Australian company Aravax has announced that the first patient has been dosed in its Phase 2 study (AVX-201) of investigative candidate PVX108 for the treatment of peanut allergy.
The study is being conducted under a US FDA Investigational New Drug Application.
Allergy clinical trial centres across Victoria, South Australia, New South Wales, and Western Australia have invited children and adolescents aged four to 17 years with peanut allergy to participate in the study.
The company said that in Phase 1 trials, researchers observed that PVX108 produced relevant changes in the immune response to peanut protein, which continued to develop once dosing had been completed.

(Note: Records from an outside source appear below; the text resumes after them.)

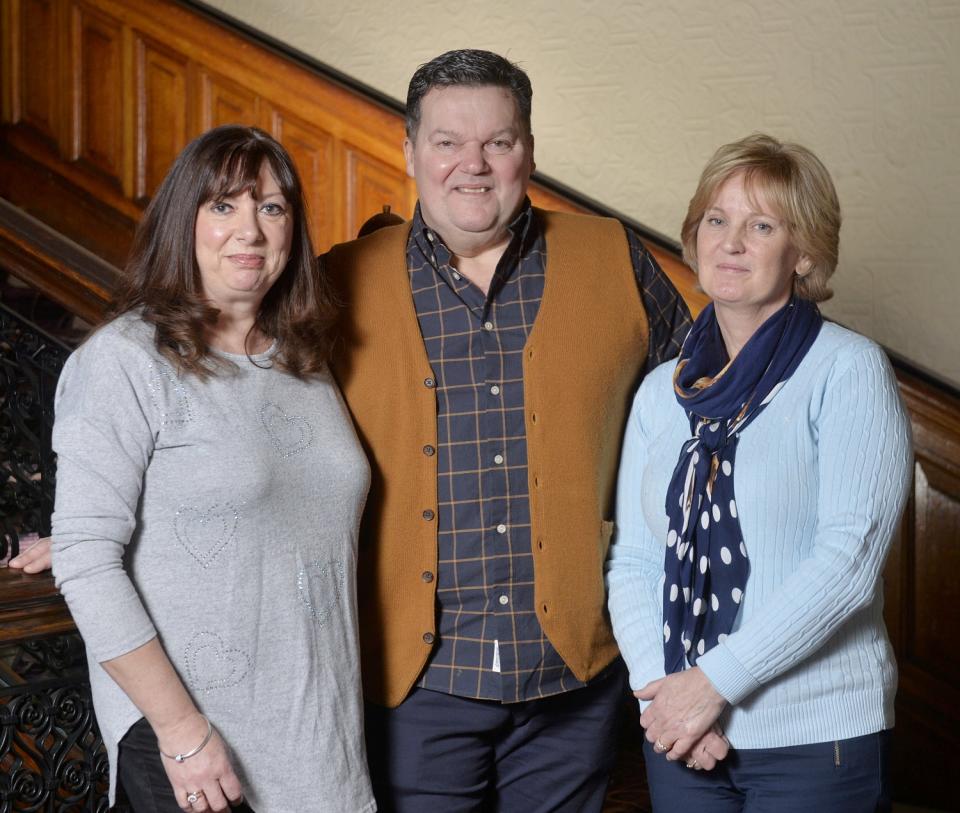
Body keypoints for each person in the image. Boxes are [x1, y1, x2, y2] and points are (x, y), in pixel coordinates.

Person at [323, 49, 692, 812]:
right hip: (414, 685)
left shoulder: (615, 258)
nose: (473, 165)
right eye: (447, 142)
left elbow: (700, 430)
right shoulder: (337, 280)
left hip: (573, 677)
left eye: (498, 141)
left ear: (529, 149)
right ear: (410, 152)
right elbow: (255, 434)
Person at [46, 126, 374, 812]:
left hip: (317, 737)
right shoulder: (124, 360)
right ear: (182, 220)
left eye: (273, 208)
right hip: (196, 745)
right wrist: (182, 732)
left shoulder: (303, 361)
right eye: (223, 205)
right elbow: (86, 557)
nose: (249, 229)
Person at [606, 133, 912, 812]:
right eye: (717, 220)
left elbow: (848, 562)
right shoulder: (664, 389)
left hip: (816, 738)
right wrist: (667, 692)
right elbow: (632, 558)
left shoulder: (847, 369)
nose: (732, 241)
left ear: (803, 253)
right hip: (683, 733)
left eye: (762, 225)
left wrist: (712, 683)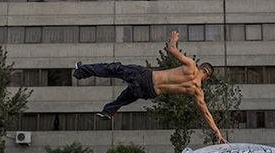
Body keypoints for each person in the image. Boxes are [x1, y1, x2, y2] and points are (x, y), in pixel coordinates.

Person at [73, 31, 228, 144]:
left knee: (115, 69)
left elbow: (171, 50)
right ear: (207, 77)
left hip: (146, 77)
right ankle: (108, 111)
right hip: (149, 92)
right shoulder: (197, 91)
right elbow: (206, 114)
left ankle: (82, 71)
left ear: (201, 67)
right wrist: (217, 133)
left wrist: (173, 39)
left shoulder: (191, 66)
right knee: (127, 96)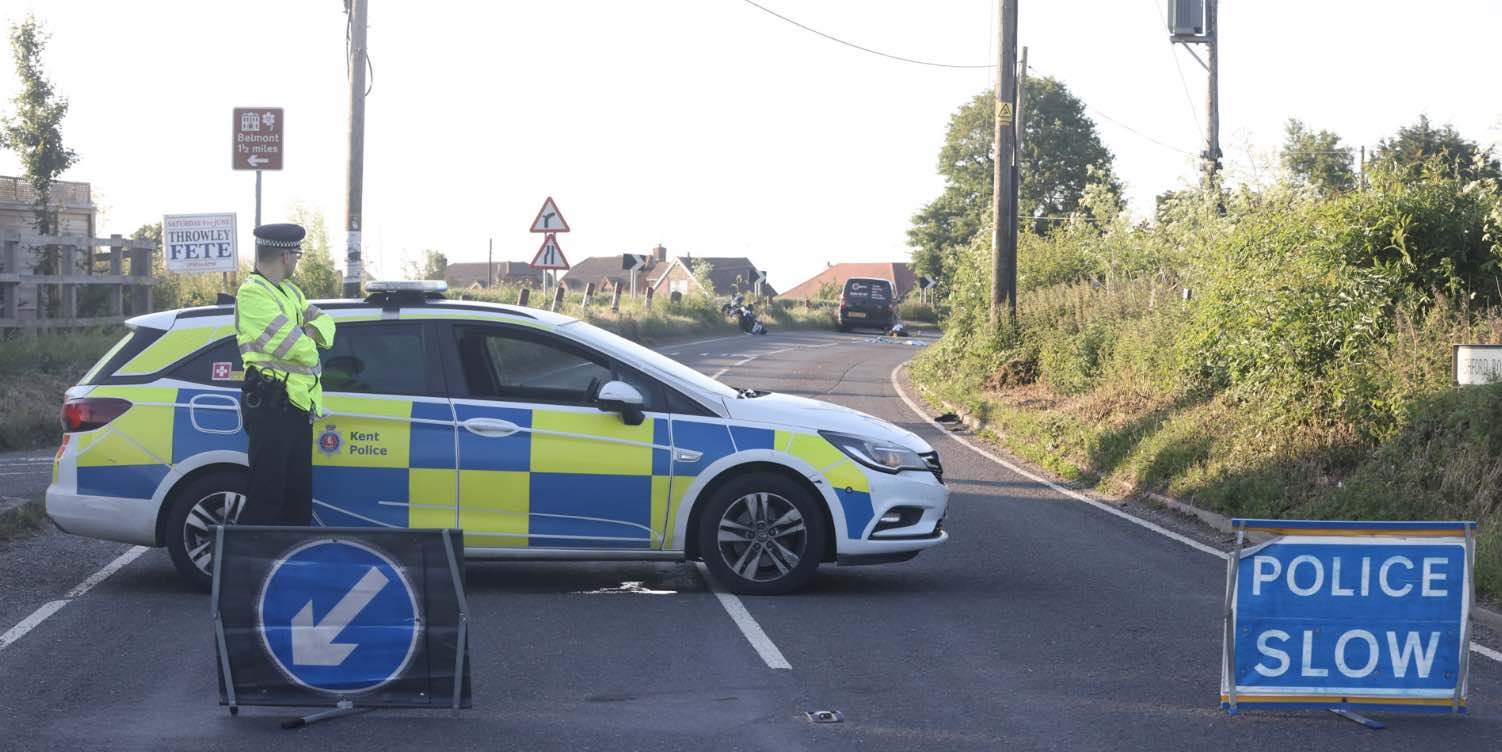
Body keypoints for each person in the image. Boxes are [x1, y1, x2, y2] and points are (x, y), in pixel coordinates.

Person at [234, 223, 336, 525]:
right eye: (297, 254)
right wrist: (307, 337)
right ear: (284, 255)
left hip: (297, 406)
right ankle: (247, 568)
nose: (297, 260)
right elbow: (296, 347)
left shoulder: (290, 291)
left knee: (296, 499)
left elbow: (327, 324)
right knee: (267, 499)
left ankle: (289, 566)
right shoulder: (252, 294)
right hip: (271, 406)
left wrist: (306, 333)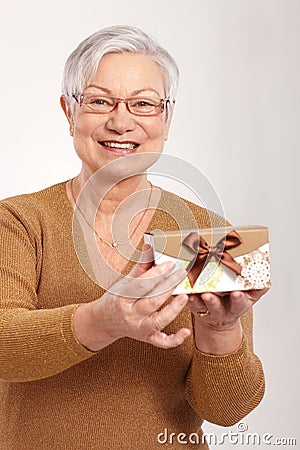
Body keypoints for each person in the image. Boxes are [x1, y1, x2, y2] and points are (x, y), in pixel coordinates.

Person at [0, 25, 267, 449]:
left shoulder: (207, 233)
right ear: (69, 112)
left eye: (143, 104)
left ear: (167, 117)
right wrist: (102, 321)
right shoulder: (18, 220)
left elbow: (227, 410)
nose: (121, 122)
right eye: (100, 100)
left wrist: (220, 329)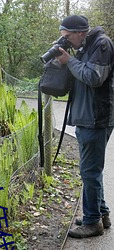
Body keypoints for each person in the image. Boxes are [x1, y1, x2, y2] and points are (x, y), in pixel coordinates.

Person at [56, 15, 114, 238]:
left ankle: (92, 223)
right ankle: (101, 214)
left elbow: (93, 77)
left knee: (89, 171)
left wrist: (69, 61)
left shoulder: (102, 44)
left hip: (96, 118)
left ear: (80, 32)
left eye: (68, 37)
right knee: (91, 171)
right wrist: (66, 60)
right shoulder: (85, 46)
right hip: (86, 117)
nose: (67, 41)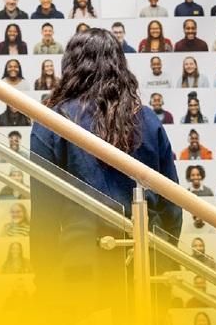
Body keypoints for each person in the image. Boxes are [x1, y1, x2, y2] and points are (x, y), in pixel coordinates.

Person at [31, 28, 180, 320]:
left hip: (77, 268)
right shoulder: (147, 119)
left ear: (71, 67)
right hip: (143, 267)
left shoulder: (53, 122)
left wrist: (44, 277)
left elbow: (44, 214)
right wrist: (162, 261)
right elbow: (172, 204)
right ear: (120, 66)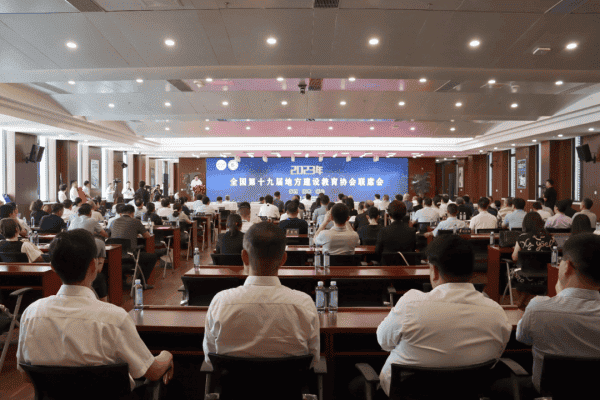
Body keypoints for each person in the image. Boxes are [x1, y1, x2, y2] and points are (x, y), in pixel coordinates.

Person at [16, 229, 174, 394]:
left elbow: (26, 375)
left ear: (53, 267)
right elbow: (153, 372)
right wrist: (166, 355)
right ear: (93, 265)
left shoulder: (31, 314)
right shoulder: (115, 319)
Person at [353, 235, 510, 399]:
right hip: (466, 393)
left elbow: (383, 341)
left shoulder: (411, 304)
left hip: (405, 394)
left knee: (357, 386)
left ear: (434, 271)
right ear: (472, 271)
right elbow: (495, 357)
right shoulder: (496, 314)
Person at [203, 222, 319, 369]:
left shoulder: (220, 302)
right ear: (283, 259)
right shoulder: (304, 303)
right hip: (291, 384)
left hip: (231, 383)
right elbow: (313, 360)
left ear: (244, 256)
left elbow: (210, 358)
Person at [512, 233, 600, 397]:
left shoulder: (538, 309)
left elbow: (522, 338)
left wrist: (559, 296)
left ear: (567, 266)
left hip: (546, 391)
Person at [110, 205, 157, 289]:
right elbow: (147, 236)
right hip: (130, 255)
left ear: (121, 213)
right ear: (132, 213)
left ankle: (124, 279)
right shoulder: (136, 221)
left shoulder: (113, 222)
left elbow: (110, 234)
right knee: (152, 257)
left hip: (115, 255)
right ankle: (141, 283)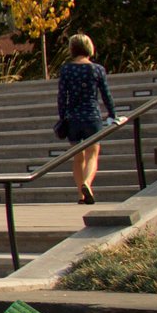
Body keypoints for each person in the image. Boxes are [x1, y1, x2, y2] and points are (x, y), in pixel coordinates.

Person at [54, 32, 119, 207]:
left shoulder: (66, 69)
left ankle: (80, 194)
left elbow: (62, 97)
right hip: (92, 116)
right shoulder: (97, 69)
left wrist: (62, 117)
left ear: (72, 49)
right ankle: (87, 183)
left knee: (77, 157)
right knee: (92, 155)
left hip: (73, 118)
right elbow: (106, 95)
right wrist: (112, 114)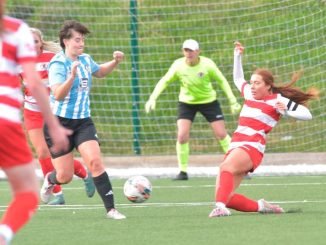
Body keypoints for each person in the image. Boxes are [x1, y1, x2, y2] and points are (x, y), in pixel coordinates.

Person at [208, 42, 319, 218]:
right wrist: (237, 56)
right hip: (236, 146)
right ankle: (262, 206)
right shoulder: (249, 94)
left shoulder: (276, 99)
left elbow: (307, 114)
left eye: (257, 83)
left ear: (268, 86)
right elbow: (238, 79)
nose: (252, 86)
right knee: (227, 196)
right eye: (251, 82)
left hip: (252, 147)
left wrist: (287, 110)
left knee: (225, 168)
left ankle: (220, 208)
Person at [40, 20, 126, 219]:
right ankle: (51, 179)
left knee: (95, 161)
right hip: (58, 124)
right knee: (65, 176)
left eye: (83, 40)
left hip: (83, 122)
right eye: (77, 40)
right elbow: (58, 94)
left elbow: (100, 72)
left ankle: (111, 209)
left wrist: (115, 62)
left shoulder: (86, 59)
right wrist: (71, 77)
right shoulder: (58, 63)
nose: (81, 44)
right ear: (66, 41)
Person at [0, 2, 71, 244]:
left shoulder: (50, 55)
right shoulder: (16, 30)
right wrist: (54, 123)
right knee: (28, 194)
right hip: (5, 121)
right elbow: (32, 81)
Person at [145, 39, 241, 180]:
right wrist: (152, 98)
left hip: (209, 102)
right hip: (186, 103)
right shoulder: (178, 65)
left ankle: (237, 167)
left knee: (221, 134)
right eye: (186, 50)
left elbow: (222, 80)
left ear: (198, 52)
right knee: (182, 136)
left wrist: (232, 100)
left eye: (191, 50)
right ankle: (182, 172)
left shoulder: (207, 64)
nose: (188, 53)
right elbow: (165, 80)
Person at [21, 27, 95, 205]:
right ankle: (58, 193)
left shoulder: (53, 58)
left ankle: (83, 174)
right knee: (42, 152)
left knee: (59, 156)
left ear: (41, 43)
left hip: (54, 112)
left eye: (35, 41)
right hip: (32, 112)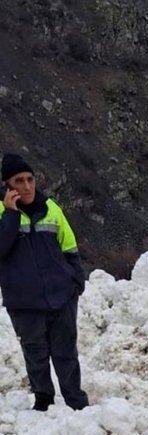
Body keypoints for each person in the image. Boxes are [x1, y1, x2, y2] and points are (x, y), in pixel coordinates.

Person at [0, 153, 89, 411]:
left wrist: (76, 282)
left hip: (61, 295)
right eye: (19, 181)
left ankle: (76, 402)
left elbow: (69, 247)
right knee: (35, 354)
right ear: (8, 186)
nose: (27, 186)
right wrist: (10, 214)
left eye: (30, 179)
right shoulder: (2, 214)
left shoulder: (52, 209)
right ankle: (44, 402)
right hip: (24, 302)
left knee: (66, 354)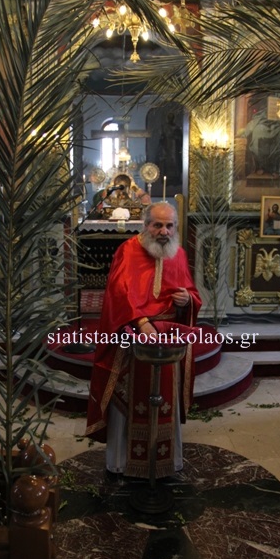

“We’re thrilled to have dosed our first patient in Phase 2. In this Phase 2 trial we will evaluate how the immunological changes observed in Phase 1 trials translate to clinical reductions in allergic reactivity and the development of tolerance to peanuts following 12 monthly doses of PVX108,” said Aravax CEO Dr Pascal Hickey.
Unlike most treatments available or under development for peanut allergy, Aravax’s PVX108 does not contain peanut proteins, putting patients at risk of serious side effects. Aravax is applying its platform technology to develop specific immunotherapies for food allergies designed to retrain the immune system to tolerate peanut allergens precisely.
These therapies are anticipated to be highly differentiated based on greatly improved safety profiles and the potential for sustained clinical benefits, possibly leading to the reversal of allergic disease.
Clinical trial AVX-201 is led in Australia by regional principal investigator Associate Professor Kirsten Perrett, Population Allergy Group Leader at the Murdoch Children’s Research Institute. Associate Professor Perrett is also a Paediatric Allergist and Vaccinologist and Director of the National Allergy Centre of Excellence (NACE).
Aravax representatives will be attend BIO 2023 in Boston next week. Chief scientific officer Sara Prickett will also be speaking at the European Academy of Allergy and Clinical Immunology Congress 2023 (Hamburg, 9-11 June).
“I’m excited to be speaking at EAACI to some of the world’s top immunology experts about the great progress being made at Aravax to tackle peanut allergies, an issue that affects millions of people globally. I've seen the impact that peanut allergies not only have on patients, but also families,” said Prickett.
The Phase 2 trial PVX108 follows a $20 million series B funding round, led by Australian life science investors Brandon Capital and Tenmile.